The USD/JPY pair weakened farther below the 108.00 round-figure mark and dropped to over one-week lows in the last hour.

The pair extended last week’s retracement slide from the 109.40 region and witnessed some follow-through selling for the third consecutive session on Monday – also marking its fourth day of a negative move in the previous five.

The US dollar remained depressed in the wake of the Fed’s announcement last week to provide up to $2.3 trillion of additional loans to support the economy and Friday’s softer-than-expected US consumer inflation figures.

On the other hand, the safe-haven Japanese yen was being supported by persistent worries over the economic fallout from the coronavirus pandemic and got an additional boost in reaction to the rising confirmed cases in China.

China reported the highest number of new daily cases in nearly six weeks and fueled fears about the second wave of COVID-19 outbreak.

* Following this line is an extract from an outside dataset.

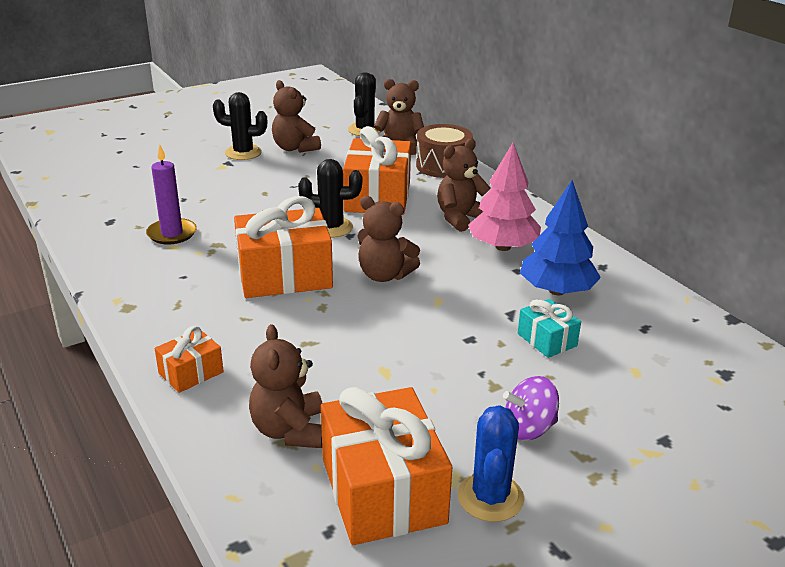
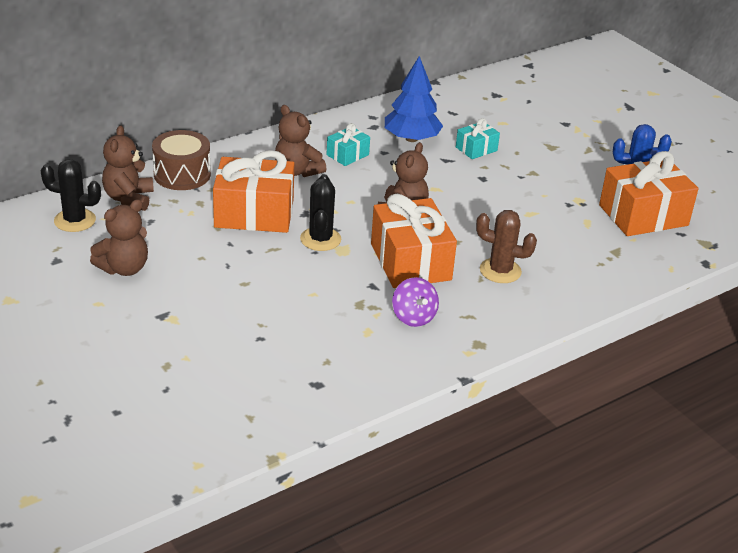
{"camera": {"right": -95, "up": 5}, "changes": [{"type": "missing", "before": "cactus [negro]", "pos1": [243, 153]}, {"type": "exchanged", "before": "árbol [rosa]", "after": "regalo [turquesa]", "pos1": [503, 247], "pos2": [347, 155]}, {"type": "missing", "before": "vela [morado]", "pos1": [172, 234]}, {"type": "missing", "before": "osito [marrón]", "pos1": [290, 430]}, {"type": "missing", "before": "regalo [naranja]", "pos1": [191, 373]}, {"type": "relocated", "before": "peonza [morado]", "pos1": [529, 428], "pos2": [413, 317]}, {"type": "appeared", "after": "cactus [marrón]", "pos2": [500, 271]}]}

The same was evident from the risk-off mood in the equity markets, which underpinned demand for traditional safe-haven currencies.

This coupled with possibilities of some technical selling on a sustained weakness back below the very important 200-day SMA further seems to have aggravated the bearish pressure amid relatively thin liquidity conditions.

Most Asain and European markets will remain closed on account of Easter Monday. Hence, developments surrounding the coronavirus saga might continue to influence the broader market risk sentiment and produce some meaningful trading opportunities.